**TASK GOAL**
All of the entries are to be repeated exactly, with no pictures included.

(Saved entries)
---*---

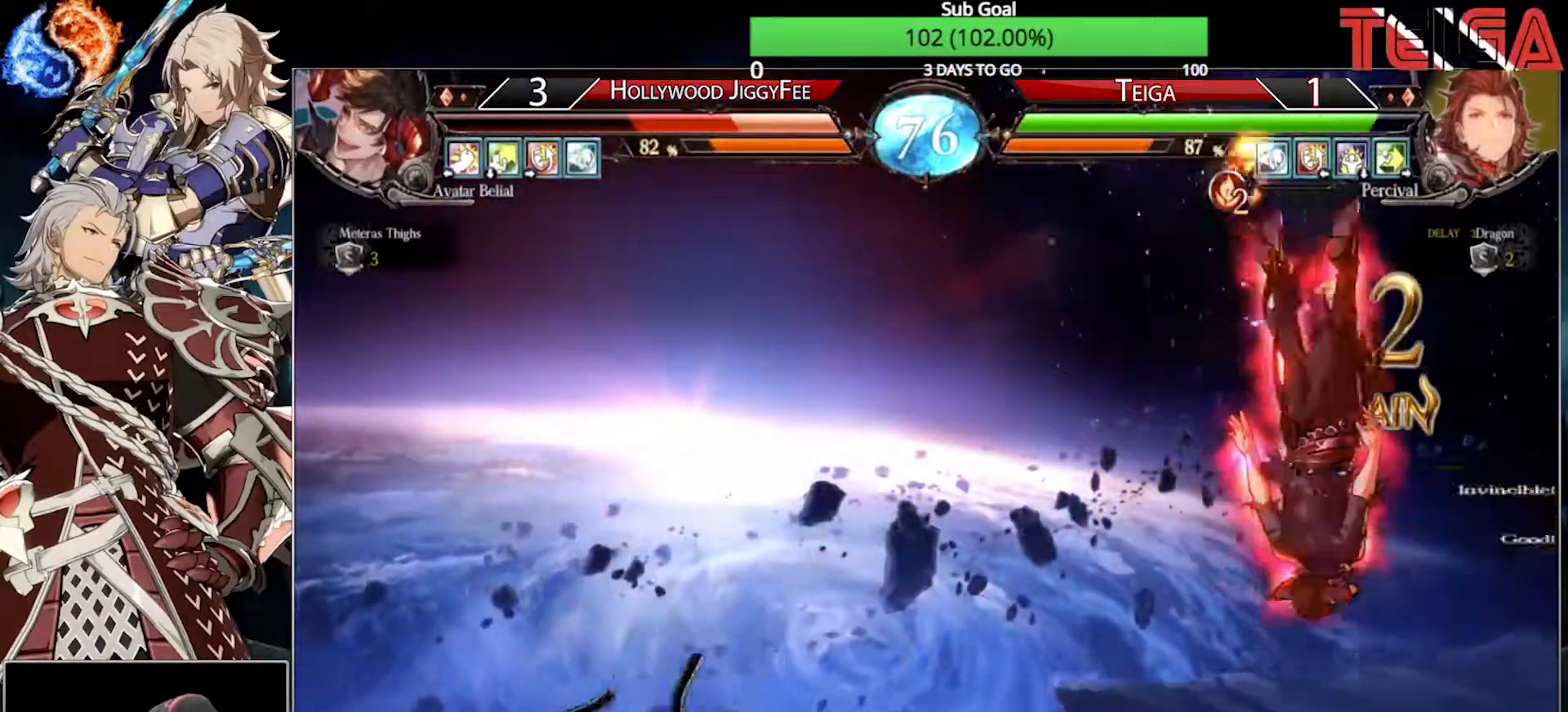
{"buttons": [], "left_stick": "down-left", "events": [[67, "left_stick", "down"], [133, "TRIANGLE", "down"], [183, "left_stick", "center"], [300, "TRIANGLE", "up"], [433, "left_stick", "down-left"]]}
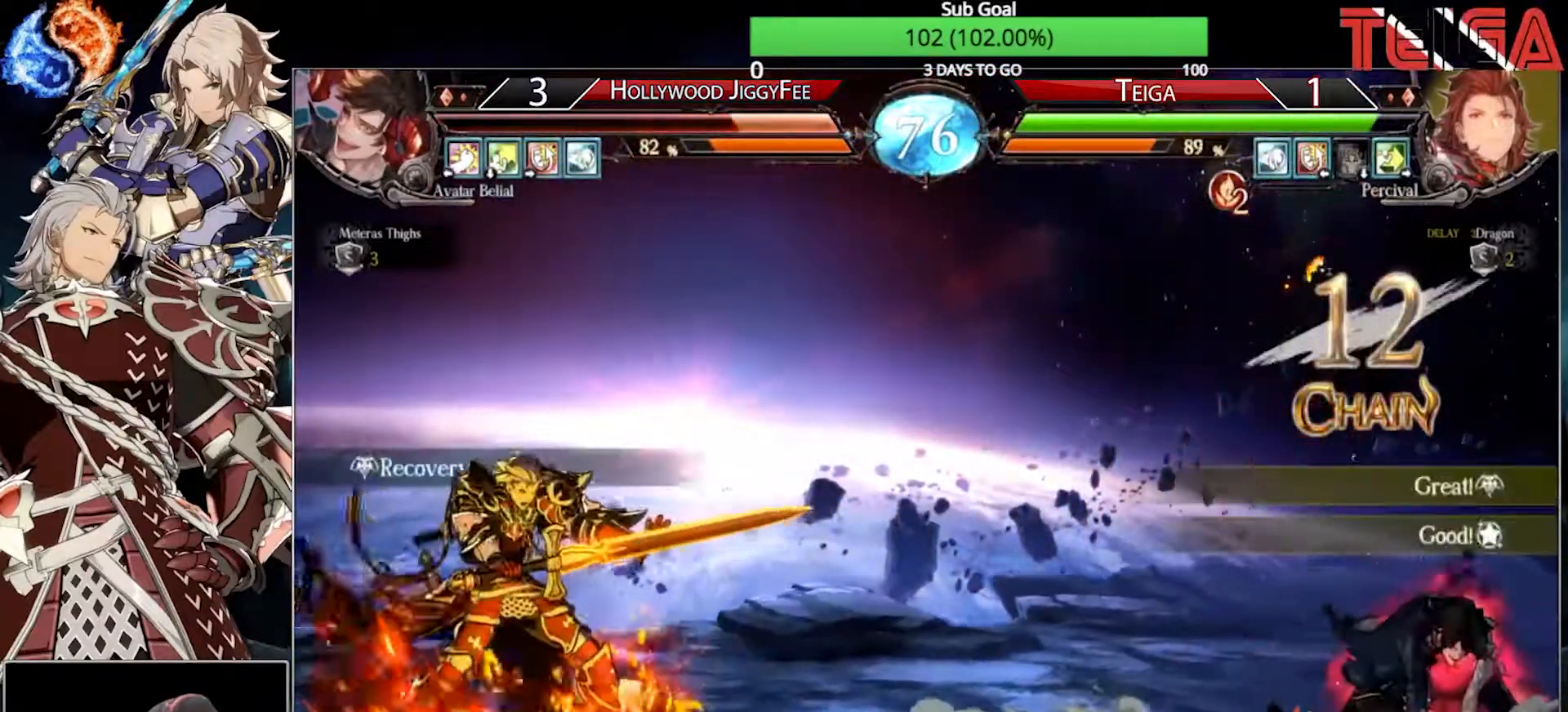
{"buttons": [], "left_stick": "down-left", "events": []}
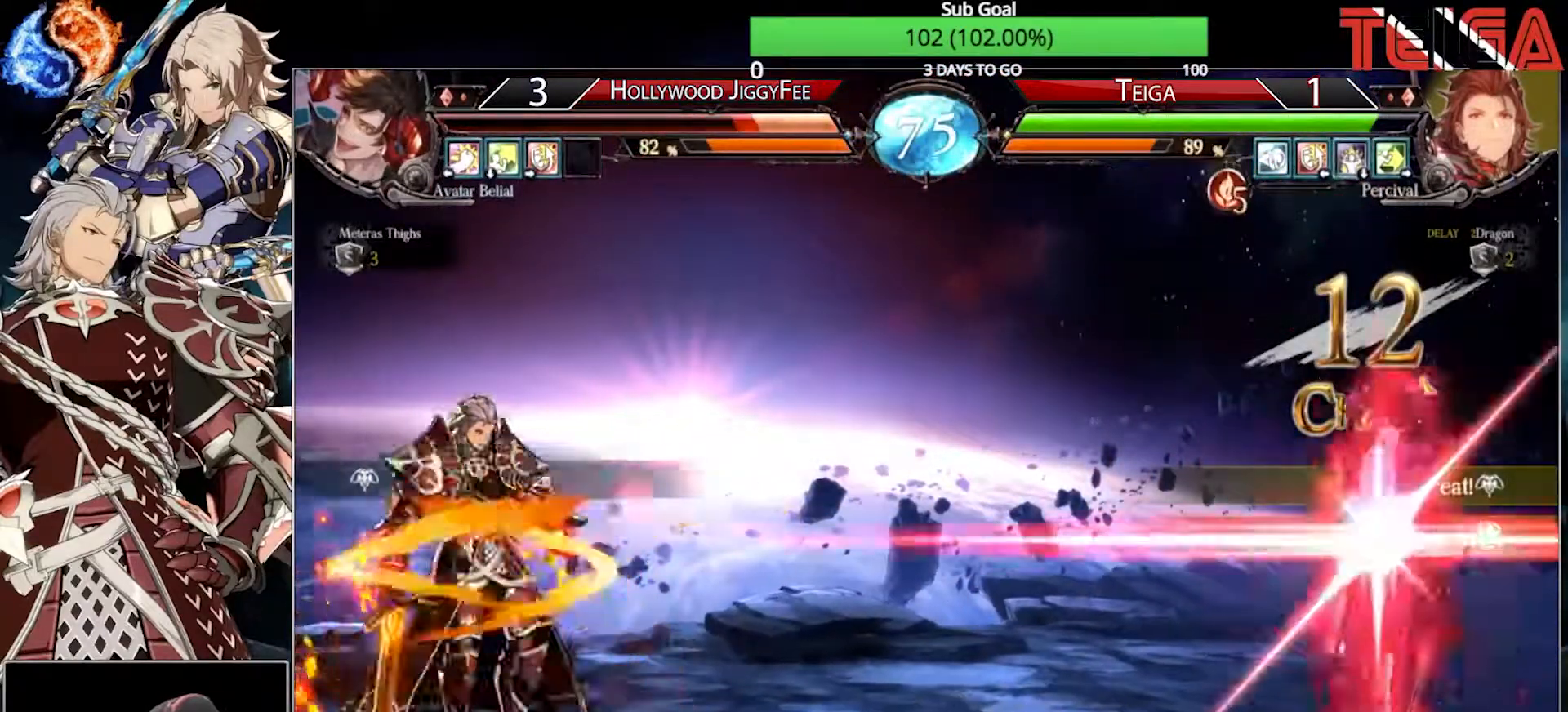
{"buttons": [], "left_stick": "down-left", "events": []}
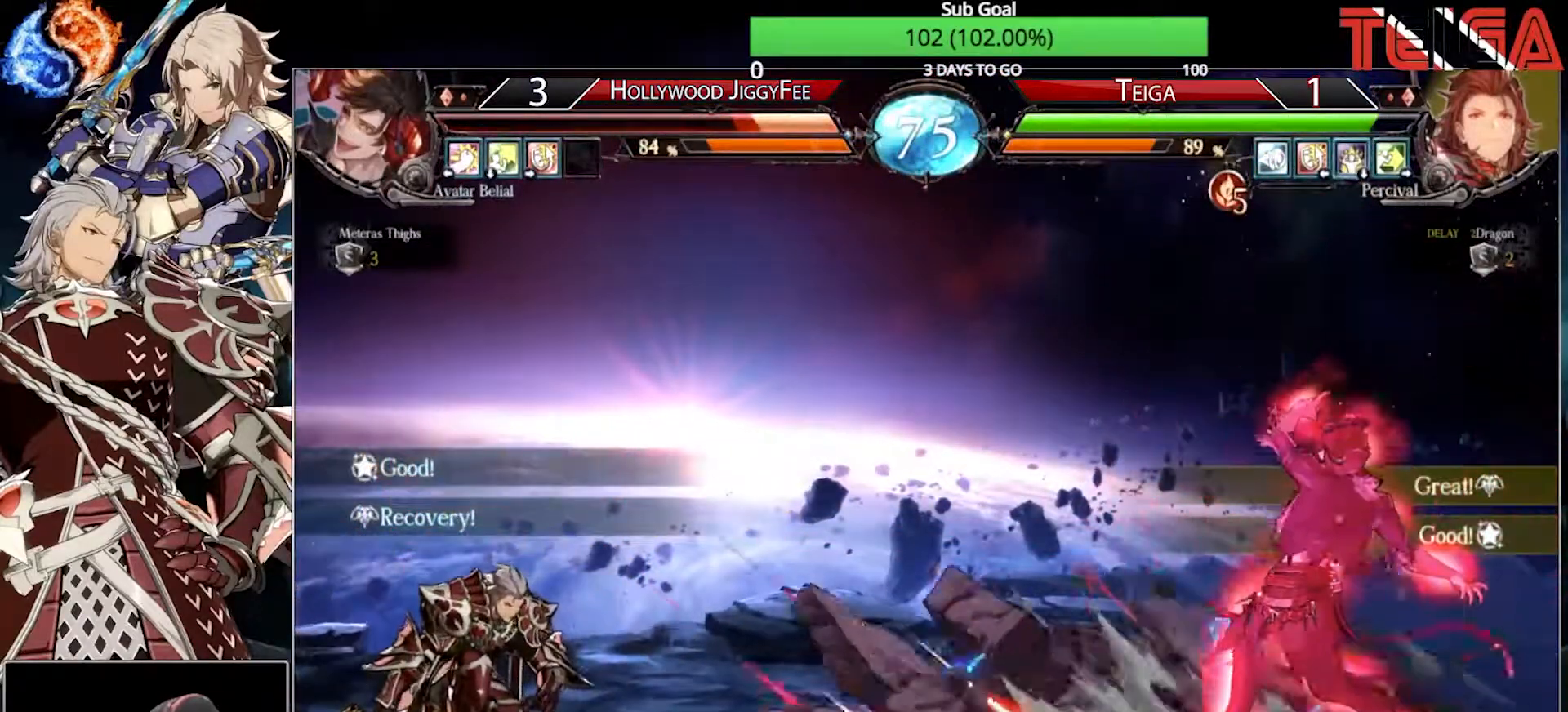
{"buttons": [], "left_stick": "right", "events": [[450, "left_stick", "right"]]}
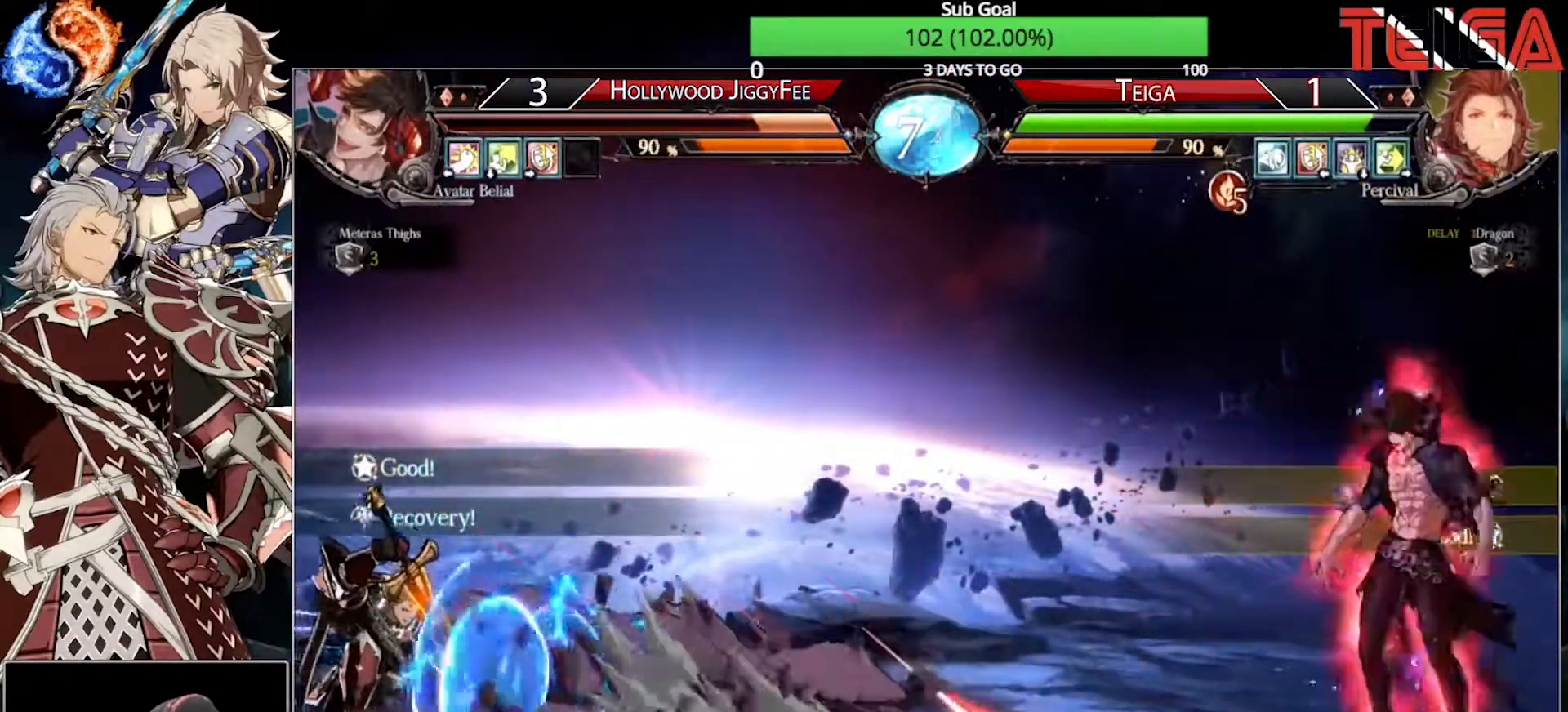
{"buttons": [], "left_stick": "center"}
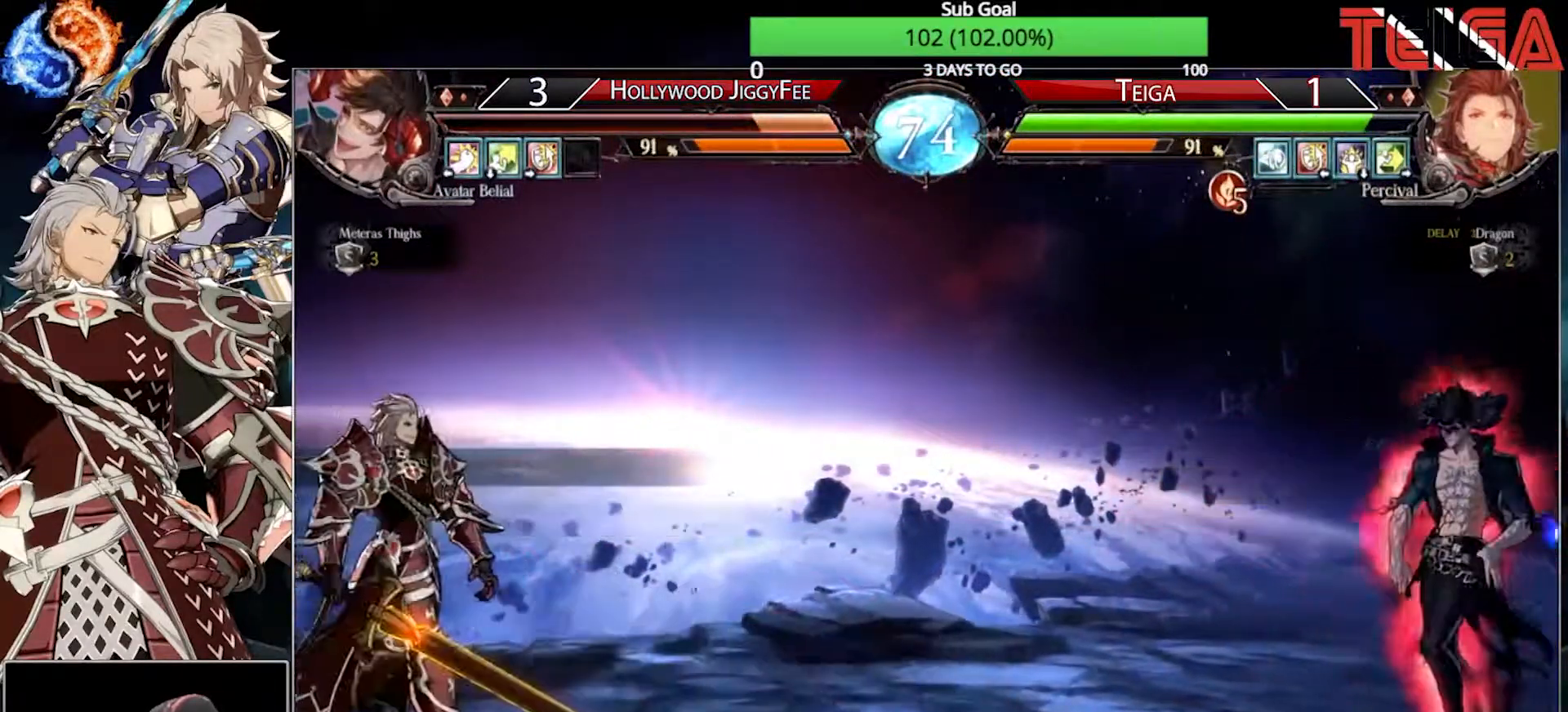
{"buttons": [], "left_stick": "right", "events": [[50, "left_stick", "right"]]}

---*---

**RESPONSE TO THIS TASK**
{"buttons": [], "left_stick": "down-left", "events": [[67, "left_stick", "down"], [133, "TRIANGLE", "down"], [183, "left_stick", "center"], [300, "TRIANGLE", "up"], [433, "left_stick", "down-left"]]}
{"buttons": [], "left_stick": "down-left", "events": []}
{"buttons": [], "left_stick": "down-left", "events": []}
{"buttons": [], "left_stick": "right", "events": [[450, "left_stick", "right"]]}
{"buttons": [], "left_stick": "center"}
{"buttons": [], "left_stick": "right", "events": [[50, "left_stick", "right"]]}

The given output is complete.